Consider how many documents you’ve stored on the much-vaunted Cloud. Not only virtual data systems, like Google Drive, rely on the Cloud; you can’t even save documents locally in Microsoft Word anymore. Not to disparage the sharing and backup possibilities that the Cloud makes possible, but it also creates unprecedented vulnerabilities, both to data outages and to hackers. Everything you write is possibly exposed to mass attacks.
Bill Gates |
How, though, do remediate this? The decentralized post-pandemic intellectual workspace requires standardized data platforms and content sharing, which requires large companies to coordinate our systems. Put another way, there’s no such thing as an artisanal cellphone network. Numerous small businesses—from conventional businesses to spunky Etsy entrepreneurs—need concentrated data sharing.
This creates an interesting tension. We valorize entrepreneurs, freelancers, and the self-employed as economic drivers. But to have any market outside a reasonable driving distance, start-up innovators require massive corporations with thousands, if not millions, of workers. The “gig economy” treats every DoorDasher or Über driver as a separate small business. But without the umbrella corporation coordinatingtheir options, their “businesses” vanish.
As a Distributist, I believe that economics should prize personal autonomy and abjure resource hoarding. When carpenters own their tools, and farmers own their land, they have the freedom to enter fair contracts, or refuse unfair ones. But the Distributist model, first postulated in the 1910s, simply didn’t anticipate today’s industrial complexity or global economy. Our world has become less fair, not more.

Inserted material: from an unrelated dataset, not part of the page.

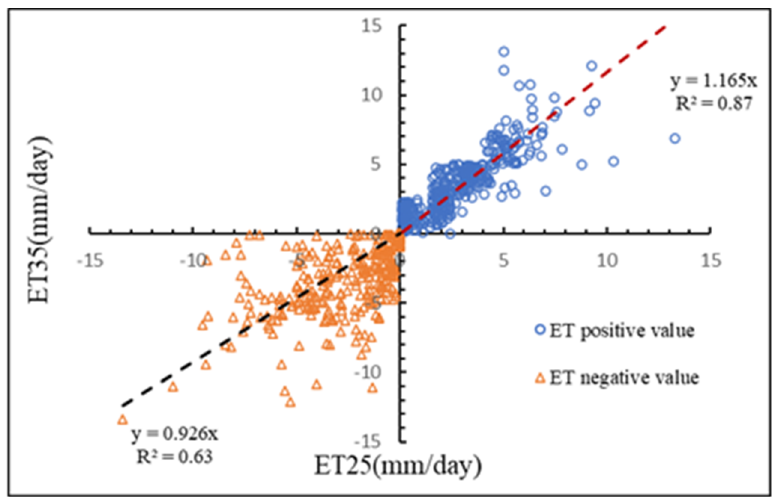
Figure 4. Daily comparison of daily evapotranspiration by the two − layer EC.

Therefore, the Verizon outage forces me to reevaluate my own beliefs. Distributed post-industrial economic power requires reliable communication and data storage standards, only possible when our communications systems share a language and a network. That level of coordination only happens when boosted by large corporations. Distributed freedom for some, requires wage servitude for others.
Mark Zuckerberg |
Worse, while the liberty of freelance work hypothetically strengthens individual workers, the coordination necessary to actually find work proves terribly brittle. Your DoorDasher can freely accept or refuse each proffered job, but when the network collapses, every job vanishes, leaving the worker without options. In practice, disaggregated freelancers don’t work for themselves, they work for the network.
One could expand this argument to encompass the entire economy. Capitalism’s defenders claim that market capitalism is small-d democratic because we can accept or reject any transaction. This may hold for each unique transaction, but we cannot opt out altogether. We eventually need food, shelter, and clothing, which inevitably means transactions, which means buying into the economy.
Pure libertarian freedom, therefore, is always an illusion. We’re never independent actors; we rely on networks of trust, industry, and solidarity. Whether that means trusting our employers to deal honestly, relying upon industrial processes to keep us connected, or practicing solidarity with our peers (join the union or perish!), we remain permanently enmeshed in networks. I never exist truly alone, but always positionally, within community.
I’m old enough to have watched Communism collapse live on network television. The retreat of the Eastern Bloc revealed environmental blight, impoverished communities, and personal alienation—the same effects we witness now, in late American capitalism. The conventional economic binary which the Cold War bequeathed us proves massively unprepared for the post-industrial information economy.
When the network leaves us vulnerable, we need to recognize that the economy is a wholly owned subsidiary of our communities, not vice versa. We require new paradigms that organize our economy, technology, and government to serve us. And I’m only just beginning to delve into how that might work.